24.9.11

Une saison ardente – Richard Ford


La capacité de R. Ford à se réinventer est étonnante. Tant au plus du style que du fond. Chaque livre reste cependant une illustration de l’envers du décor du rêve américain et des multiples dégâts qu’il engendre sur celles et ceux qui ont cessé d’y croire ou en subissent les effets collatéraux.

Dans « Une saison ardente », un des romans les plus courts de l’auteur, nous voyons le monde par les yeux d’un adolescent de dix-sept ans.

Ce jeune homme vit jusque là une vie tranquille perdu au fond de l’état rupestre du Montana. Nous sommes dans les années soixante. Sa mère est femme au foyer, son père, professeur de golf.

Cet été là, le feu fait rage et ravage les forêts et taillis de toute la région, menaçant à distance la bourgade. Un feu qui va faire exploser le couple, en apparence uni, mais fondamentalement fragile.

L’incendie qui gronde est aussi celui qui va détruire un équilibre fragile, faire voir aux yeux de l’adolescent le monde terrible des adultes, un monde fait de mensonges, de tromperie, de duplicité, de conflits.

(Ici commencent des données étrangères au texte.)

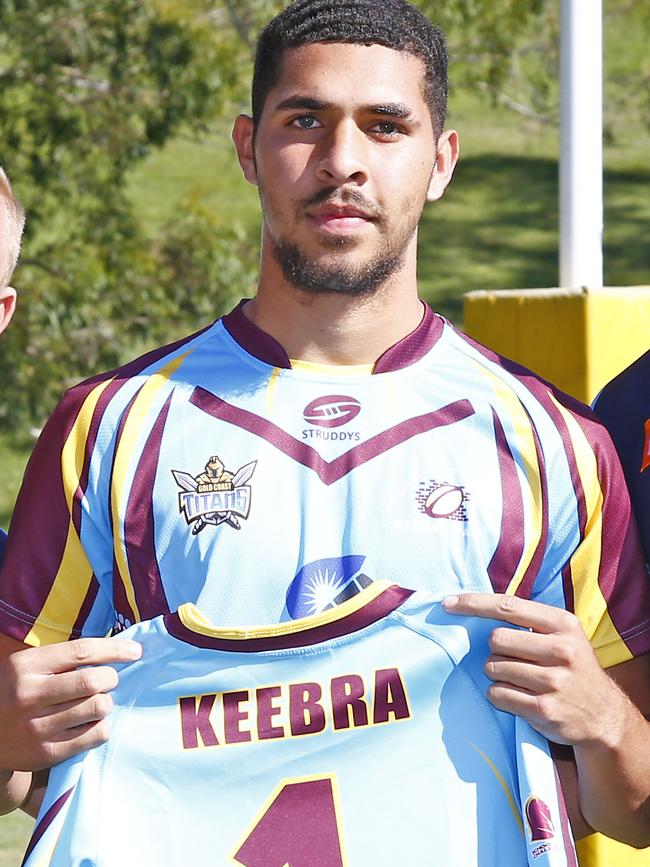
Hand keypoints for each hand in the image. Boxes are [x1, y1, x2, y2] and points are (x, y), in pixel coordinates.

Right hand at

Malgré lui, il sera le témoin balloté d’une mère qui décide de prendre un amant en réaction à un mari, et père, qui, licencié, désœuvré, déstabilisé, va se lancer à corps perdu dans une lutte d’un incendie qui le dépasse.

L’évolution parallèle des flammes qui s’emparent du bois et des prairies et de celles qui détruisent méthodiquement un couple arrivé à bout de souffle, est saisissante. Elle compose la trame narrative et illustre le caractère prévisible, inarrêtable des forces qui sont en jeu.

L’adolescent ne peut que compter les points et fuir dans une stratégie qui vise à aimer ses deux parents malgré eux, en espérant que la débâcle va un jour cesser.

Car le feu est aussi un moyen de refertiliser les terres, de les apurer, de se débarrasser violemment de ce qu’il eût été trop lourd, trop long, trop coûteux de traiter unitairement.

C’est la vie de la classe moyenne semi-urbaine qui est ici mise en scène et des stratégies possibles pour survivre quand le travail manque, les liens se rompent, le coup de folie guette.

Un livre poignant et, comme toujours chez Ford, terriblement humain.